══ GIVEN TEXT

11:28 UK time, Monday, 12 February 2007

A service highlighting the riches of the daily press.

"Revelations" in the Sunday press that David Cameron smoked cannabis as a schoolboy have whipped up a storm of indifferent silence among politicians, with even sworn enemies such as the Home Secretary John Reid calling it a "so what?" moment.

It's an indication of the apparent chasm of concern that can exist between the media and the public:

• the former seeing it as a technical victory against the Tory leader who, thus far, has resorted to heavy innuendo – "there were things that I did in the past that I don't think I should talk about now that I'm a politician" – when asked whether he'd taken illegal drugs;

• the latter largely greeting the news with a collective shrug of the shoulders.

Given its almost imperceptible shockwaves on the Westminster Richter scale, what, if anything, can Monday's papers do to move the story on?

════

**TASKS**:
1 – Answer these about the press review:
(a) According to the Sunday press, at what stage of life did David Cameron smoke cannabis?
(b) Who called the story a "so what?" moment?
(c) How did the public mostly greet the news?
2 – Rewrite the part of the press review that opens with the words containing "11:28 UK time, Monday, 12" and closes with "of the shoulders.", putting "teenager" in place of "schoolboy".
3 – Pick up the press review on the Cameron cannabis story from its last sentence and keep it going.
The data that follows is not needed for anything here.

══ RECORDED INFORMATION

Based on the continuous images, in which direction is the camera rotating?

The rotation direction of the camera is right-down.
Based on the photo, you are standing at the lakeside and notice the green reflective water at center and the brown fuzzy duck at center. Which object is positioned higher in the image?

════

**ANSWERS FOR THIS EXERCISE**:
1 –
(a) As a schoolboy.
(b) The Home Secretary, John Reid.
(c) With a collective shrug of the shoulders.

2 –
11:28 UK time, Monday, 12 February 2007

A service highlighting the riches of the daily press.

"Revelations" in the Sunday press that David Cameron smoked cannabis as a teenager have whipped up a storm of indifferent silence among politicians, with even sworn enemies such as the Home Secretary John Reid calling it a "so what?" moment.

It's an indication of the apparent chasm of concern that can exist between the media and the public:

• the former seeing it as a technical victory against the Tory leader who, thus far, has resorted to heavy innuendo – "there were things that I did in the past that I don't think I should talk about now that I'm a politician" – when asked whether he'd taken illegal drugs;

• the latter largely greeting the news with a collective shrug of the shoulders.

3 –
Barring a stiffly-worded commentary from the Sun's political editor, the paper plays it for laughs – mocking up a picture of Mr Cameron with a massive joint, and imagining some of the Latin lines that a young Cameron would have had to copy out for his punishment. "Me non oportet inhalare – I must not inhale"… you get the picture.

The Mirror weighs in with some predictable toff-bashing – "Absolutely spliffing" – and acknowledges that while cannabis smoking is no big deal, the wider issue is what else Cameron may have done but not admitted to.

The Mail, which one might assume has the most cause for outrage on this further erosion of standards in politics, is rather muted, adding little to Sunday's story and using its leader column to urge Cameron to be tougher on drug use today.